+++ Provided data

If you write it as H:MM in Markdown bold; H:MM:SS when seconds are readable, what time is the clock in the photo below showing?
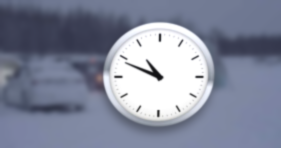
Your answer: **10:49**
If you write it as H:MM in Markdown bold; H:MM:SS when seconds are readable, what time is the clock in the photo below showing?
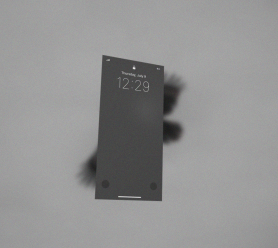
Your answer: **12:29**
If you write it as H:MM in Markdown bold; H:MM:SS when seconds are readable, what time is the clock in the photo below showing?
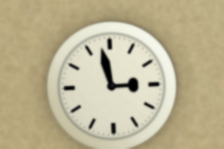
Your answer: **2:58**
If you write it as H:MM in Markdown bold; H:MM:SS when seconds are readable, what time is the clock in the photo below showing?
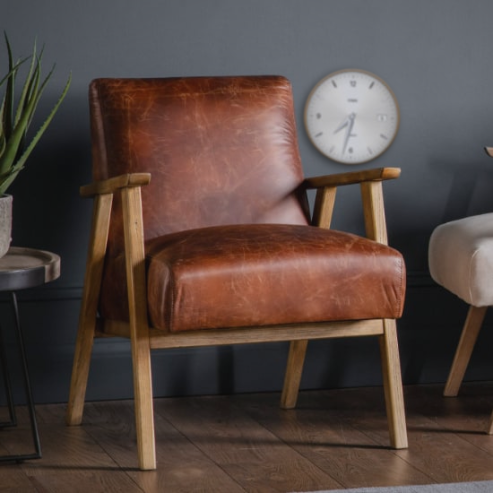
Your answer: **7:32**
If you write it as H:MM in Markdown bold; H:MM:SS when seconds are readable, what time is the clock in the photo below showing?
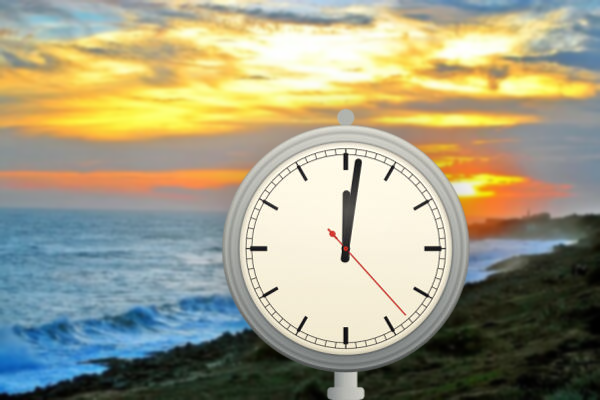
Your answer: **12:01:23**
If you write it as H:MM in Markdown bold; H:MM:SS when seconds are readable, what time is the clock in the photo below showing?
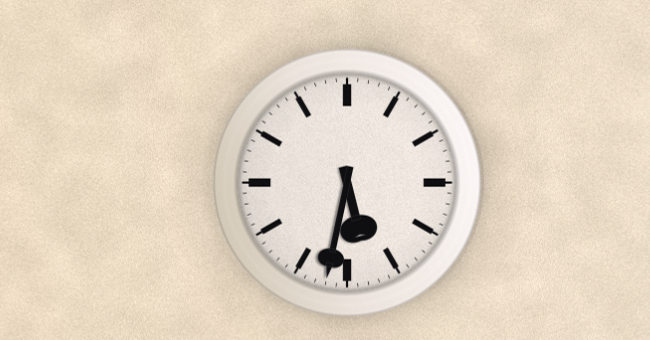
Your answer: **5:32**
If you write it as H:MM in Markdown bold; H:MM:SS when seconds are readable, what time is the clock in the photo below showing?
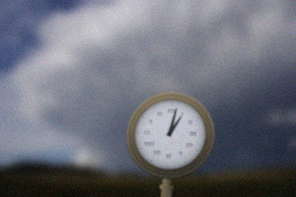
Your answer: **1:02**
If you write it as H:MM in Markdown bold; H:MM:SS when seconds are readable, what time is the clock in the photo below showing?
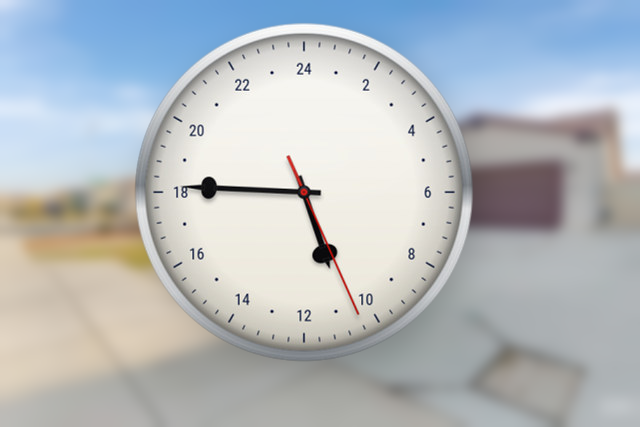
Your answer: **10:45:26**
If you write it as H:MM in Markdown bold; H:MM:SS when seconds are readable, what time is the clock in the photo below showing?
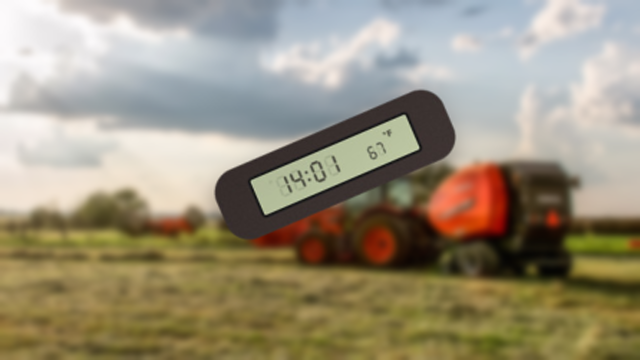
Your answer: **14:01**
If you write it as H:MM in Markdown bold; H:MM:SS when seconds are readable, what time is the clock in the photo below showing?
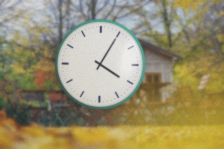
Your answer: **4:05**
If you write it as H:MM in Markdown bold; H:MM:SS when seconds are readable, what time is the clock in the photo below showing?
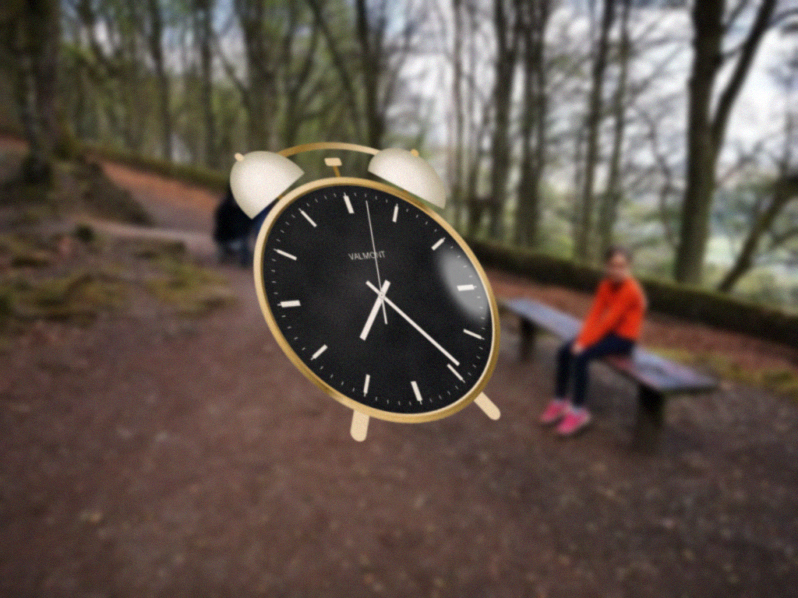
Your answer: **7:24:02**
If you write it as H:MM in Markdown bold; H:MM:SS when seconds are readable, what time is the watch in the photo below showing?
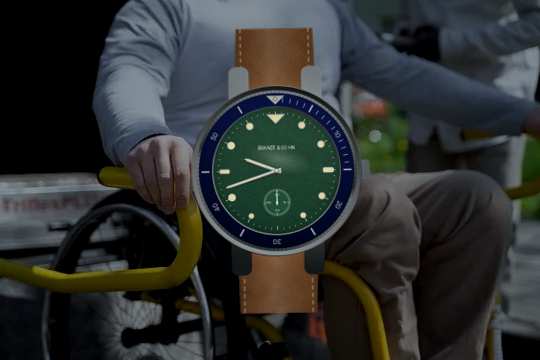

++++++

> _What is being asked_: Tally the lines in the data above that contain the string "Your", treating uppercase and lowercase as distinct. Reply with the number only.

> _Response for this exercise_: 11